**Document passage:**
Museum of Riverside

Museum of Riverside

Day 2: THE HOUSE ON LEMON STREET PANEL DISCUSSION

LIST OF PANEL DISCUSSION PARTICIPANTS & BIOS


Mark Rawitsch, author of The House on Lemon Street: Japanese Pioneers and the American Dream, is Dean of Instruction at Mendocino College and a founding member of the Harada House National Historic Landmark Ad-Hoc Advisory Council of the City of Riverside. Inspired by his time visiting with Sumi Harada and looking at family photograph albums with her at the Harada House, Mark will use images from the Harada Family Archival Collection and other sources to outline the Harada family story, describe some of the materials he used to research and write The House on Lemon Street, and offer selected readings from the book, with the assistance of Harada family members.

Dr. Lane Hirabayashi will moderate this program. Lane Ryo Hirabayashi, Ph.D., is Professor of Asian American Studies, and the first holder of the "George and Sakaye Aratani Professorship in Japanese American Incarceration, Redress and Community" at University of California, Los Angeles. Lane is author or editor of over thirty scholarly articles, as well as nine books and anthologies. His previous publications include Japanese American Resettlement Through the Lens: Hikaru Carl Iwasaki And the WRA’s Photographic Section, 1943-1945 with K. Shimada and he authored the afterword for The House on Lemon Street. Currently, Lane is completing, A Principled Stand that will be published by the University of Washington Press in 2013 based on his uncle, Gordon K. Hirabayashi's war-time diary and letters. In addition to his academic resume, Lane has actively sought ties to community-based organizations as one of the foundations to his academic work. Over the past thirty years he has worked with a wide range of groups including the National Historic Landmark Harada House Ad-Hoc Advisory Committee, Riverside Metropolitan Museum, Riverside; and the Japanese American National Museum, Los Angeles. He also serves as a board member and/or consultant with many other Japanese American community organizations.

(Stored data entries)
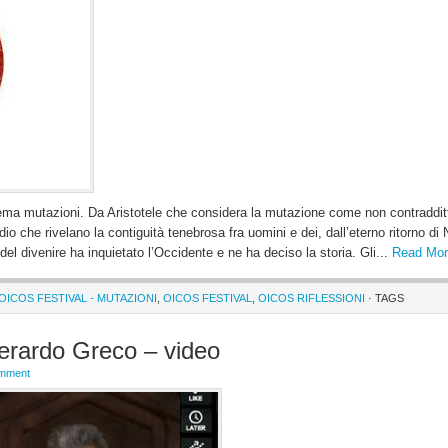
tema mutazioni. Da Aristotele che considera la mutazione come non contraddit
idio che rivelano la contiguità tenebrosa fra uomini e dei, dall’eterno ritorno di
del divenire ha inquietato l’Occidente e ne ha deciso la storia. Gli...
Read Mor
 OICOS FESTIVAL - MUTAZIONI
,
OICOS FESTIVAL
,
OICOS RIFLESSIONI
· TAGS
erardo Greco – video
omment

**Assigned task 1:**
According to the panel participant bios, at which college is Mark Rawitsch Dean of Instruction?
**Assigned task 2:**
Extend the panel participant bios for The House on Lemon Street discussion past their final sentence.

**Expected answer 1:**
Mendocino College.

**Expected answer 2:**
Dr. Art Hansen will discuss "The Harada House of Riverside, California: A Milestone in Japanese American Resistance to Racist Oppression." His presentation will situate the resistance mounted by the Harada family to own their home in Riverside in the face of California's restrictive 1913 Alien Land Law within the ongoing tradition of Japanese American resistance to racism preceding, during, and after their World War II exclusion and incarceration experience. Art Hansen, Ph.D., is an emeritus professor of history and Asian American Studies at California State University, Fullerton, where he was the longtime director of its Center for Oral and Public History and its Japanese American Project. His professional positions have included being president for the regional Southwest Oral History Association and the national Oral History Association, as well as the editor of the OHA-sponsored ORAL HISTORY REVIEW; also, he served as the Senior Historian at the Japanese American National Museum, where he continues an active connection as a historical consultant.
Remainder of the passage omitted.